Phonons in ultrathin oxide films - 2D to 3D transition in FeO on Pt(111)

TL;DR

This study investigates how vibrational properties of ultrathin FeO films on Pt(111) evolve from two-dimensional to three-dimensional behavior as thickness increases, revealing a transition in lattice dynamics and magnetic properties.

Contribution

It provides experimental and theoretical insights into the phonon density of states transition from 2D to 3D in ultrathin FeO films, highlighting the role of substrate coupling and magnetic order.

Findings

Phonon density of states shifts from linear to quadratic energy dependence with increasing thickness.

Weak coupling to substrate preserves 2D vibrational characteristics in ultrathin films.

Vibrational evolution correlates with magnetic order and structural phase stabilization.

Abstract

The structural and magnetic properties of ultrathin FeO(111) films on Pt(111) with thicknesses from 1 to 16 monolayers (ML) were studied using the nuclear inelastic scattering (NIS) of synchrotron radiation. Distinct evolution of vibrational characteristics with thickness that is revealed in the phonon density of states (PDOS) witnesses a textbook transition from 2D to 3D lattice dynamics. For the thinnest films of 1 and 2 ML, the low energy part of the PDOS followed a linear dependence in energy that is characteristic for 2-dimensional systems. This dependence gradually transforms with thickness to the bulk ~E-square relation.
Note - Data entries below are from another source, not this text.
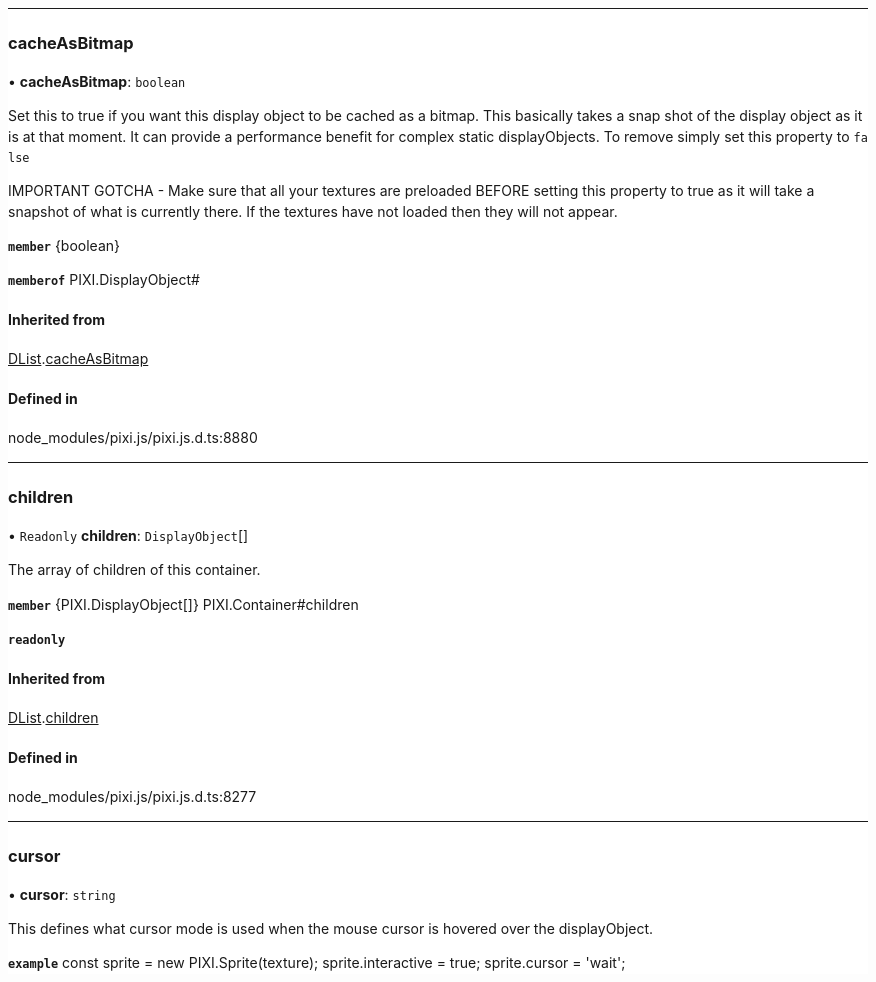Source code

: ___

### cacheAsBitmap

• **cacheAsBitmap**: `boolean`

Set this to true if you want this display object to be cached as a bitmap.
This basically takes a snap shot of the display object as it is at that moment. It can
provide a performance benefit for complex static displayObjects.
To remove simply set this property to `false`

IMPORTANT GOTCHA - Make sure that all your textures are preloaded BEFORE setting this property to true
as it will take a snapshot of what is currently there. If the textures have not loaded then they will not appear.

**`member`** {boolean}

**`memberof`** PIXI.DisplayObject#

#### Inherited from

[DList](DList.md).[cacheAsBitmap](DList.md#cacheasbitmap)

#### Defined in

node_modules/pixi.js/pixi.js.d.ts:8880

___

### children

• `Readonly` **children**: `DisplayObject`[]

The array of children of this container.

**`member`** {PIXI.DisplayObject[]} PIXI.Container#children

**`readonly`**

#### Inherited from

[DList](DList.md).[children](DList.md#children)

#### Defined in

node_modules/pixi.js/pixi.js.d.ts:8277

___

### cursor

• **cursor**: `string`

This defines what cursor mode is used when the mouse cursor
is hovered over the displayObject.

**`example`**
const sprite = new PIXI.Sprite(texture);
sprite.interactive = true;
sprite.cursor = 'wait';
Density functional theory phonon calculations perfectly reproduced the measured 1 ML PDOS within a simple model of a pseudomorphic FeO/Pt(111) interface. The calculations show that the 2D PDOS character is due to a weak coupling of the FeO film to the Pt(111) substrate. The evolution of the vibrational properties with an increasing thickness is closely related to a transient long range magnetic order and stabilization of an unusual structural phase.